Blood fat (triglycerides): Fish oil can lower elevated triglyceride levels. Having high levels of this blood fat puts you at risk for heart disease and stroke.

Rheumatoid arthritis Fish oil supplements: (EPA+DHA) may curb stiffness and joint pain. Omega-3 supplements also seem to boost the effectiveness of anti-inflammatory drugs.

Depression. Some researchers have found that cultures that eat foods with high levels of omega-3s have lower levels of depression. The effects of fish oil supplements on depression has been mixed. More research is needed to see if it can make a difference.

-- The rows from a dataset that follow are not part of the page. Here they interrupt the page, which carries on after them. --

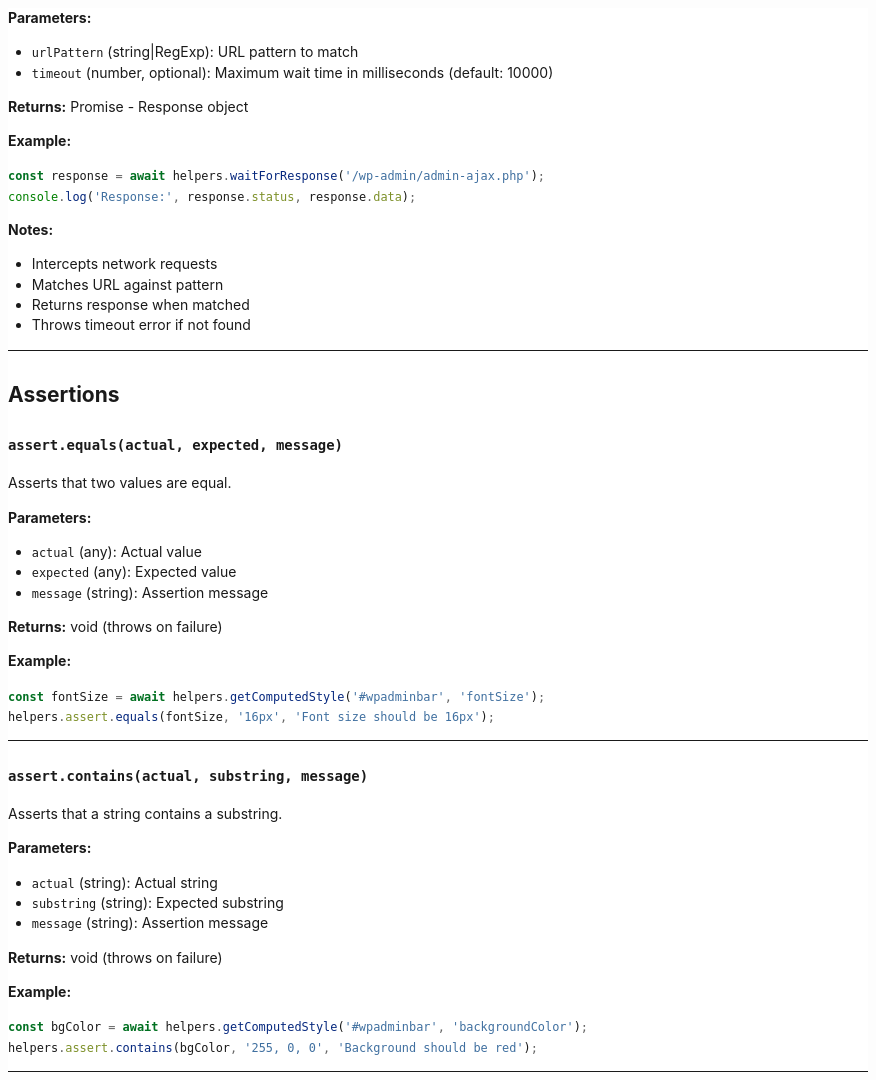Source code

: **Parameters:**
- `urlPattern` (string|RegExp): URL pattern to match
- `timeout` (number, optional): Maximum wait time in milliseconds (default: 10000)

**Returns:** Promise<Object> - Response object

**Example:**
```javascript
const response = await helpers.waitForResponse('/wp-admin/admin-ajax.php');
console.log('Response:', response.status, response.data);
```

**Notes:**
- Intercepts network requests
- Matches URL against pattern
- Returns response when matched
- Throws timeout error if not found

---

## Assertions

### `assert.equals(actual, expected, message)`

Asserts that two values are equal.

**Parameters:**
- `actual` (any): Actual value
- `expected` (any): Expected value
- `message` (string): Assertion message

**Returns:** void (throws on failure)

**Example:**
```javascript
const fontSize = await helpers.getComputedStyle('#wpadminbar', 'fontSize');
helpers.assert.equals(fontSize, '16px', 'Font size should be 16px');
```

---

### `assert.contains(actual, substring, message)`

Asserts that a string contains a substring.

**Parameters:**
- `actual` (string): Actual string
- `substring` (string): Expected substring
- `message` (string): Assertion message

**Returns:** void (throws on failure)

**Example:**
```javascript
const bgColor = await helpers.getComputedStyle('#wpadminbar', 'backgroundColor');
helpers.assert.contains(bgColor, '255, 0, 0', 'Background should be red');
```

---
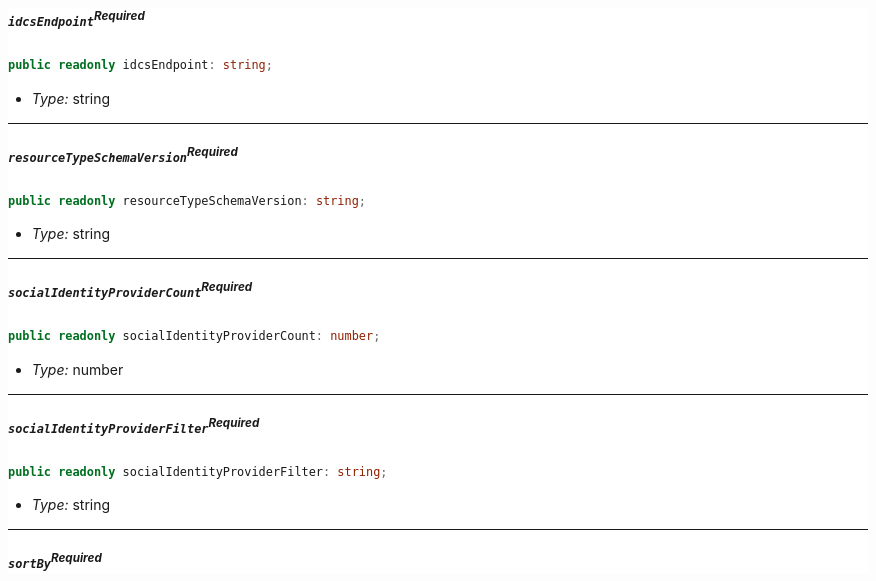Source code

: ##### `idcsEndpoint`<sup>Required</sup> <a name="idcsEndpoint" id="rhizo-co-terraform-provider-oci.dataOciIdentityDomainsSocialIdentityProviders.DataOciIdentityDomainsSocialIdentityProviders.property.idcsEndpoint"></a>

```typescript
public readonly idcsEndpoint: string;
```

- *Type:* string

---

##### `resourceTypeSchemaVersion`<sup>Required</sup> <a name="resourceTypeSchemaVersion" id="rhizo-co-terraform-provider-oci.dataOciIdentityDomainsSocialIdentityProviders.DataOciIdentityDomainsSocialIdentityProviders.property.resourceTypeSchemaVersion"></a>

```typescript
public readonly resourceTypeSchemaVersion: string;
```

- *Type:* string

---

##### `socialIdentityProviderCount`<sup>Required</sup> <a name="socialIdentityProviderCount" id="rhizo-co-terraform-provider-oci.dataOciIdentityDomainsSocialIdentityProviders.DataOciIdentityDomainsSocialIdentityProviders.property.socialIdentityProviderCount"></a>

```typescript
public readonly socialIdentityProviderCount: number;
```

- *Type:* number

---

##### `socialIdentityProviderFilter`<sup>Required</sup> <a name="socialIdentityProviderFilter" id="rhizo-co-terraform-provider-oci.dataOciIdentityDomainsSocialIdentityProviders.DataOciIdentityDomainsSocialIdentityProviders.property.socialIdentityProviderFilter"></a>

```typescript
public readonly socialIdentityProviderFilter: string;
```

- *Type:* string

---

##### `sortBy`<sup>Required</sup> <a name="sortBy" id="rhizo-co-terraform-provider-oci.dataOciIdentityDomainsSocialIdentityProviders.DataOciIdentityDomainsSocialIdentityProviders.property.sortBy"></a>
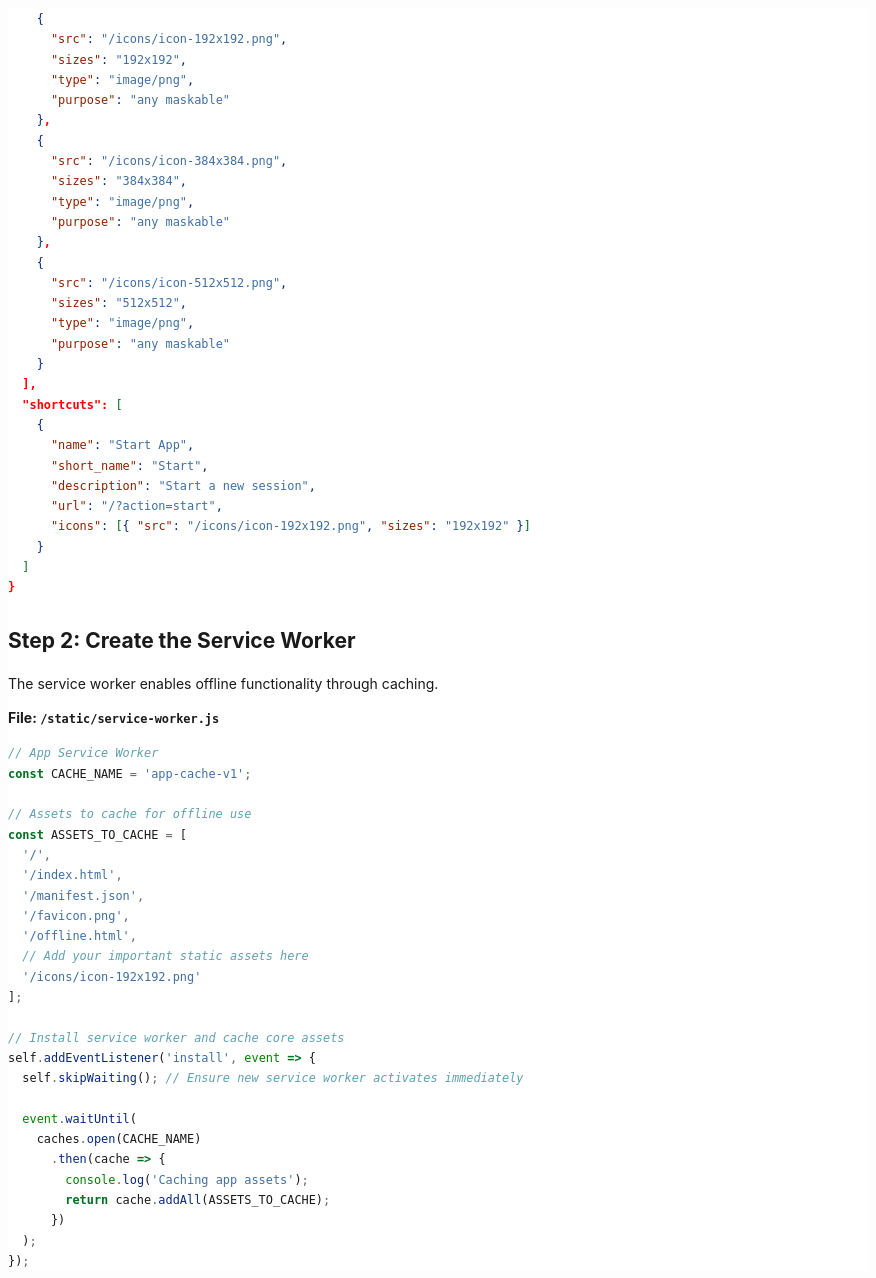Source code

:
 ```json
    {
      "src": "/icons/icon-192x192.png",
      "sizes": "192x192",
      "type": "image/png",
      "purpose": "any maskable"
    },
    {
      "src": "/icons/icon-384x384.png",
      "sizes": "384x384",
      "type": "image/png",
      "purpose": "any maskable"
    },
    {
      "src": "/icons/icon-512x512.png",
      "sizes": "512x512",
      "type": "image/png",
      "purpose": "any maskable"
    }
  ],
  "shortcuts": [
    {
      "name": "Start App",
      "short_name": "Start",
      "description": "Start a new session",
      "url": "/?action=start",
      "icons": [{ "src": "/icons/icon-192x192.png", "sizes": "192x192" }]
    }
  ]
}
```

## Step 2: Create the Service Worker

The service worker enables offline functionality through caching.

**File: `/static/service-worker.js`**

```javascript
// App Service Worker
const CACHE_NAME = 'app-cache-v1';

// Assets to cache for offline use
const ASSETS_TO_CACHE = [
  '/',
  '/index.html',
  '/manifest.json',
  '/favicon.png',
  '/offline.html',
  // Add your important static assets here
  '/icons/icon-192x192.png'
];

// Install service worker and cache core assets
self.addEventListener('install', event => {
  self.skipWaiting(); // Ensure new service worker activates immediately
  
  event.waitUntil(
    caches.open(CACHE_NAME)
      .then(cache => {
        console.log('Caching app assets');
        return cache.addAll(ASSETS_TO_CACHE);
      })
  );
});
```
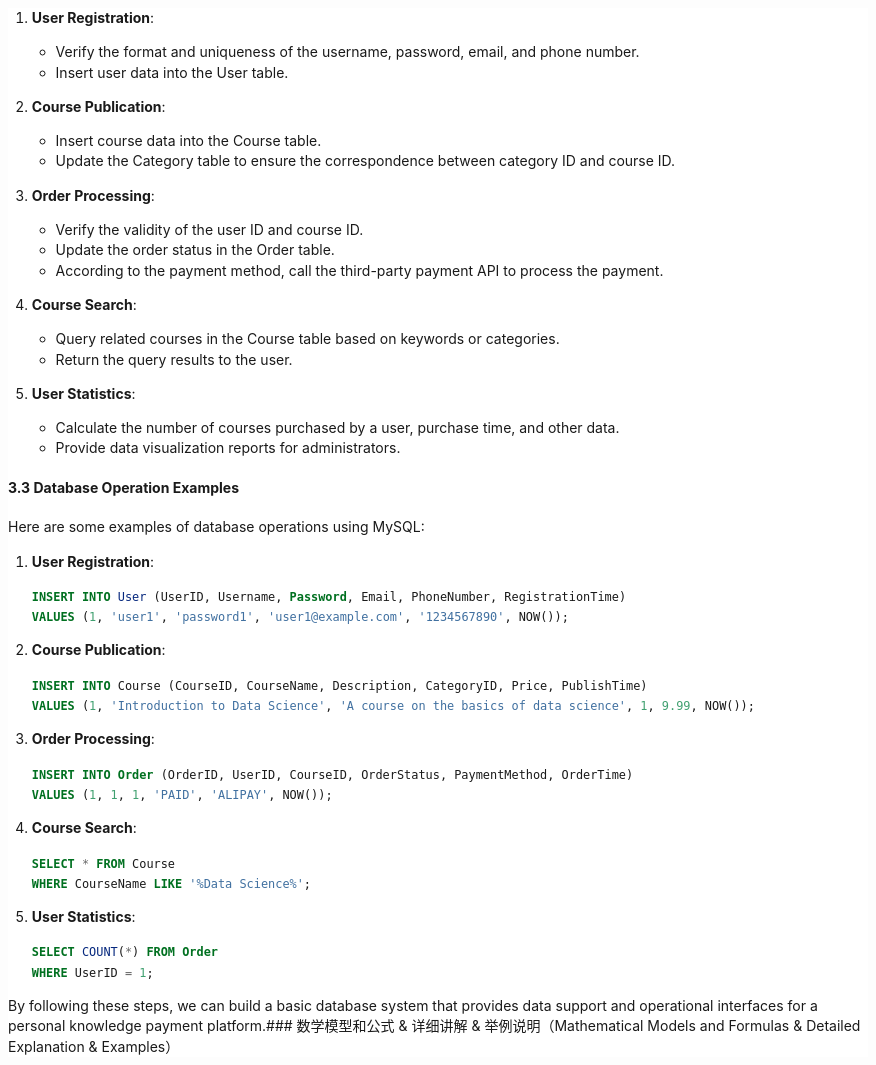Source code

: 1. **User Registration**:
   - Verify the format and uniqueness of the username, password, email, and phone number.
   - Insert user data into the User table.

2. **Course Publication**:
   - Insert course data into the Course table.
   - Update the Category table to ensure the correspondence between category ID and course ID.

3. **Order Processing**:
   - Verify the validity of the user ID and course ID.
   - Update the order status in the Order table.
   - According to the payment method, call the third-party payment API to process the payment.

4. **Course Search**:
   - Query related courses in the Course table based on keywords or categories.
   - Return the query results to the user.

5. **User Statistics**:
   - Calculate the number of courses purchased by a user, purchase time, and other data.
   - Provide data visualization reports for administrators.

#### 3.3 Database Operation Examples

Here are some examples of database operations using MySQL:

1. **User Registration**:
   ```sql
   INSERT INTO User (UserID, Username, Password, Email, PhoneNumber, RegistrationTime)
   VALUES (1, 'user1', 'password1', 'user1@example.com', '1234567890', NOW());
   ```

2. **Course Publication**:
   ```sql
   INSERT INTO Course (CourseID, CourseName, Description, CategoryID, Price, PublishTime)
   VALUES (1, 'Introduction to Data Science', 'A course on the basics of data science', 1, 9.99, NOW());
   ```

3. **Order Processing**:
   ```sql
   INSERT INTO Order (OrderID, UserID, CourseID, OrderStatus, PaymentMethod, OrderTime)
   VALUES (1, 1, 1, 'PAID', 'ALIPAY', NOW());
   ```

4. **Course Search**:
   ```sql
   SELECT * FROM Course
   WHERE CourseName LIKE '%Data Science%';
   ```

5. **User Statistics**:
   ```sql
   SELECT COUNT(*) FROM Order
   WHERE UserID = 1;
   ```

By following these steps, we can build a basic database system that provides data support and operational interfaces for a personal knowledge payment platform.### 数学模型和公式 & 详细讲解 & 举例说明（Mathematical Models and Formulas & Detailed Explanation & Examples）
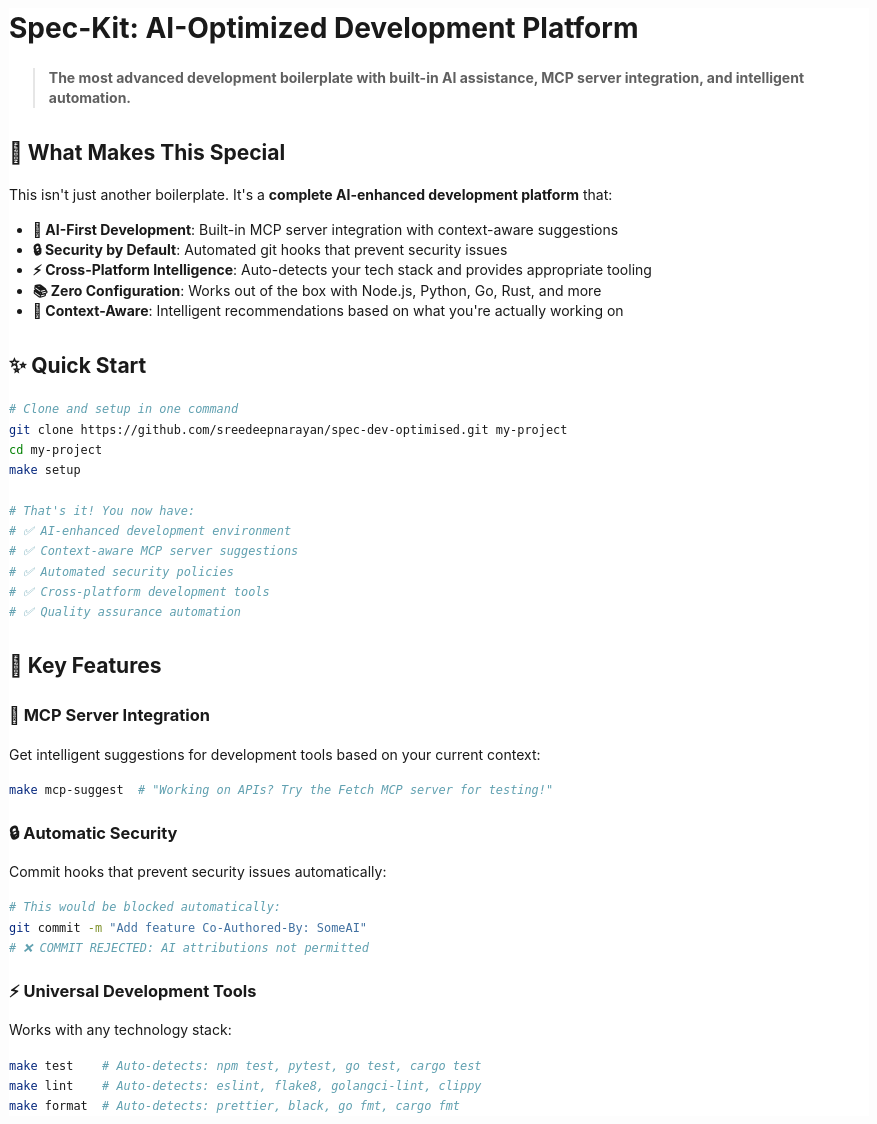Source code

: # Spec-Kit: AI-Optimized Development Platform

> **The most advanced development boilerplate with built-in AI assistance, MCP server integration, and intelligent automation.**

## 🚀 What Makes This Special

This isn't just another boilerplate. It's a **complete AI-enhanced development platform** that:

- **🤖 AI-First Development**: Built-in MCP server integration with context-aware suggestions
- **🔒 Security by Default**: Automated git hooks that prevent security issues
- **⚡ Cross-Platform Intelligence**: Auto-detects your tech stack and provides appropriate tooling
- **📚 Zero Configuration**: Works out of the box with Node.js, Python, Go, Rust, and more
- **🎯 Context-Aware**: Intelligent recommendations based on what you're actually working on

## ✨ Quick Start

```bash
# Clone and setup in one command
git clone https://github.com/sreedeepnarayan/spec-dev-optimised.git my-project
cd my-project
make setup

# That's it! You now have:
# ✅ AI-enhanced development environment
# ✅ Context-aware MCP server suggestions  
# ✅ Automated security policies
# ✅ Cross-platform development tools
# ✅ Quality assurance automation
```

## 🎯 Key Features

### 🤖 **MCP Server Integration**
Get intelligent suggestions for development tools based on your current context:
```bash
make mcp-suggest  # "Working on APIs? Try the Fetch MCP server for testing!"
```

### 🔒 **Automatic Security**
Commit hooks that prevent security issues automatically:
```bash
# This would be blocked automatically:
git commit -m "Add feature Co-Authored-By: SomeAI"
# ❌ COMMIT REJECTED: AI attributions not permitted
```

### ⚡ **Universal Development Tools**
Works with any technology stack:
```bash
make test    # Auto-detects: npm test, pytest, go test, cargo test
make lint    # Auto-detects: eslint, flake8, golangci-lint, clippy  
make format  # Auto-detects: prettier, black, go fmt, cargo fmt
```
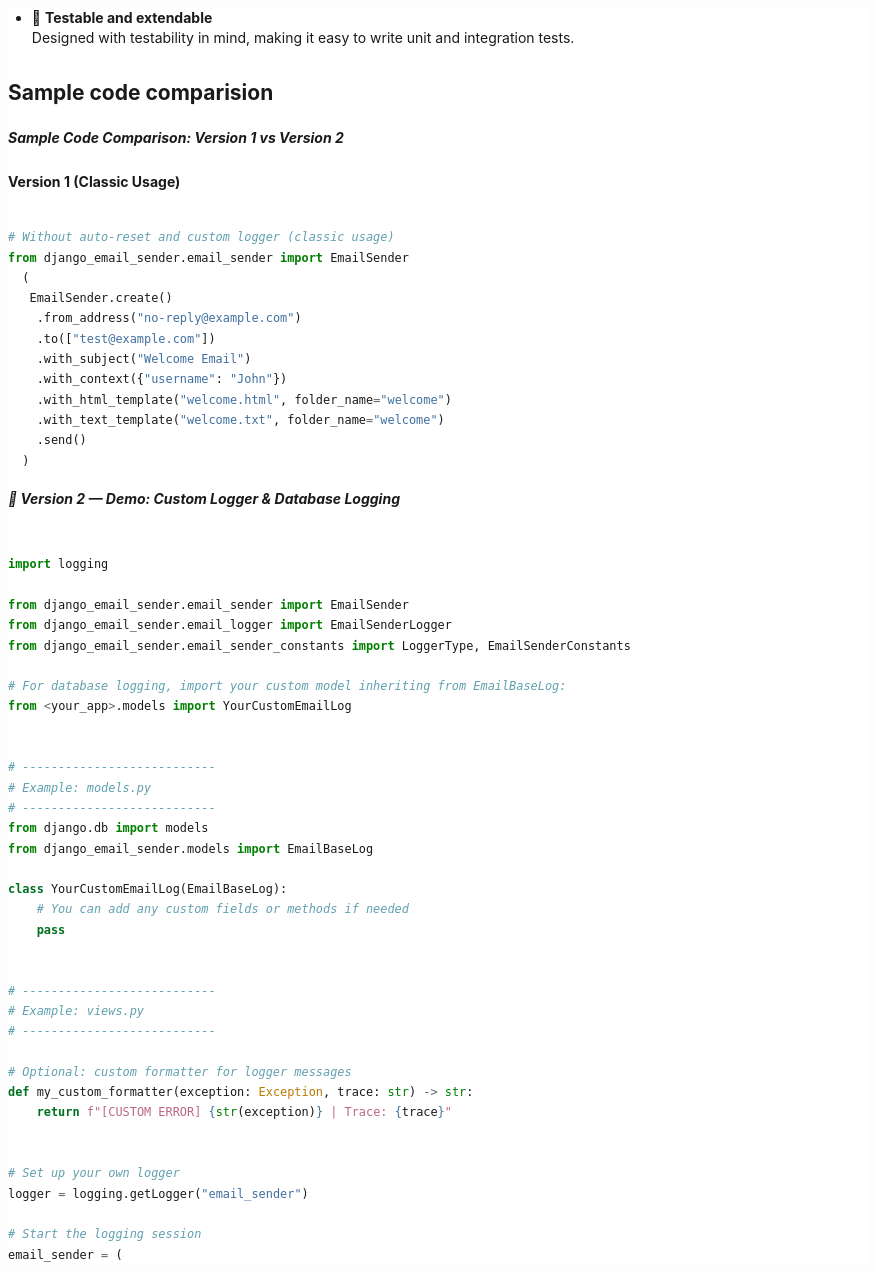 - 🧪 **Testable and extendable**  
  Designed with testability in mind, making it easy to write unit and integration tests.


## Sample code comparision

##### Sample Code Comparison: Version 1 vs Version 2

**Version 1 (Classic Usage)**

```python

# Without auto-reset and custom logger (classic usage)
from django_email_sender.email_sender import EmailSender
  (
   EmailSender.create() 
    .from_address("no-reply@example.com") 
    .to(["test@example.com"]) 
    .with_subject("Welcome Email") 
    .with_context({"username": "John"}) 
    .with_html_template("welcome.html", folder_name="welcome") 
    .with_text_template("welcome.txt", folder_name="welcome") 
    .send()
  )

```

##### 🚀 Version 2 — Demo: Custom Logger & Database Logging

```python

import logging

from django_email_sender.email_sender import EmailSender
from django_email_sender.email_logger import EmailSenderLogger
from django_email_sender.email_sender_constants import LoggerType, EmailSenderConstants

# For database logging, import your custom model inheriting from EmailBaseLog:
from <your_app>.models import YourCustomEmailLog


# ---------------------------
# Example: models.py
# ---------------------------
from django.db import models
from django_email_sender.models import EmailBaseLog

class YourCustomEmailLog(EmailBaseLog):
    # You can add any custom fields or methods if needed
    pass


# ---------------------------
# Example: views.py
# ---------------------------

# Optional: custom formatter for logger messages
def my_custom_formatter(exception: Exception, trace: str) -> str:
    return f"[CUSTOM ERROR] {str(exception)} | Trace: {trace}"


# Set up your own logger
logger = logging.getLogger("email_sender")

# Start the logging session
email_sender = (
```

Baby development: DHA appears to be important for visual and neurological development in infants.

Asthma: A diet high in omega-3s lowers inflammation, a key component in asthma. But more studies are needed to show if fish oil supplements improve lung function or cut the amount of medication a person needs to control the condition.

ADHD: Some studies show that fish oil can reduce the symptoms of ADHD in some children and improve their mental skills, like thinking, remembering, and learning. But more research is needed in this area, and omega-3 supplements should not be used as a primary treatment.

Alzheimer’s disease and dementia: Some research suggests that omega-3s may help protect against Alzheimer’s disease and dementia and have a positive effect on gradual memory loss linked to aging. But that’s not certain yet.